● PAGE EXCERPT

__________________________________________________

8. Social Security may NOT have your back. It can be difficult to qualify for Social Security Disability payments, and the process can also take much longer than the LTD claims process. Also, keep in mind that the maximum monthly benefit you can receive from Social Security as of 2021 is $3,148, while the average hovers around $1,280 a month. I’m not sure where you live, but even the maximum wouldn’t put much of a dent in Seattle-area household expenses for quite a few people.
9. Workers’ Compensation probably does NOT have your back. Workers’ Compensation rules vary by state, but most states require companies with employees to have workers’ compensation insurance. The employer pays the cost for the insurance, and both the employer and employee can receive benefits when a claim is filed. The typical state will pay 66% of an employee’s income while they are out of work, and there may be some healthcare benefits included as well. On the bright side, the benefits are generally not taxable to the employee AND income like gifts and bonuses will typically be included. But still, ask yourself if your household can get by on 2/3 of your current income.
The huge gotcha with Workers’ Compensation coverage is that your illness or injury has to be work-related, you have to have been working during the time of the injury or start of the illness, and you have to be able to prove it. Another big gotcha is that Workers’ Compensation doesn’t cover slips and falls, car accidents, carpal tunnel, back injuries from repeated movements, or injuries to the lungs from breathing toxic substances. So pretty much all of the most likely workplace injuries and illnesses aren’t covered. It doesn’t cover illnesses or injuries outside of work at all. Do you want to bet on your illness or injury being covered under such specific requirements?
10. Lest you think yourself invincible, my darling, here are some stats to hopefully scare the stuffing out of you and convince you to get this coverage (from the Council for Disability Awareness):
a. Over half of working households don’t have any long-term disability insurance at all (54.3%, to be exact).
b. Only 48% of US adults would be able to cover three months of living expenses if they couldn’t work. Honestly, I’m surprised it’s that many. And anyway, three months isn’t long enough if you have a longer disability.

__________________________________________________

(Text extractions by page)
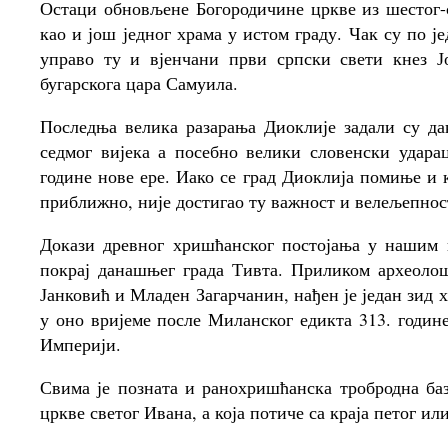
Остаци обновљене Богородичине цркве из шестог-с
као и још једног храма у истом граду. Чак су по ј
управо ту и вјенчани први српски свети кнез Ј
бугарскога цара Самуила.
Последња велика разарања Диоклије задали су да
седмог вијека а посебно велики словенски удара
године нове ере. Иако се град Диоклија помиње и 
приближно, није достигао ту важност и велељепност
Докази древног хришћанског постојања у нашим
покрај данашњег града Тивта. Приликом археоло
Јанковић и Младен Загарчанин, нађен је један зид х
у оно вријеме после Миланског едикта 313. годин
Империји.
Свима је позната и ранохришћанска тробродна баз
цркве светог Ивана, а која потиче са краја петог ил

__________________________________________________

● REQUIREMENT 1
Decide whether each statement below agrees with the passage on disability coverage, answering yes or no and quoting the words from the passage that settle it:
(a) The maximum monthly Social Security benefit as of 2021 is $3,148.
(b) Under Workers’ Compensation, the employee pays the cost of the insurance.
(c) Workers’ Compensation covers illnesses and injuries that happen outside of work.
● REQUIREMENT 2
Answer these questions from the passage on disability coverage:
(a) About how much is the average monthly Social Security benefit?
(b) What percentage of an employee's income does the typical state pay under Workers’ Compensation?
(c) What share of working households have no long-term disability insurance at all?
You can set the records aside; nothing here depends on them.

● EXERCISE OUTPUT 1
(a) Yes: "the maximum monthly benefit you can receive from Social Security as of 2021 is $3,148"
(b) No: "The employer pays the cost for the insurance"
(c) No: "It doesn’t cover illnesses or injuries outside of work at all."

● EXERCISE OUTPUT 2
(a) Around $1,280 a month
(b) 66%
(c) 54.3%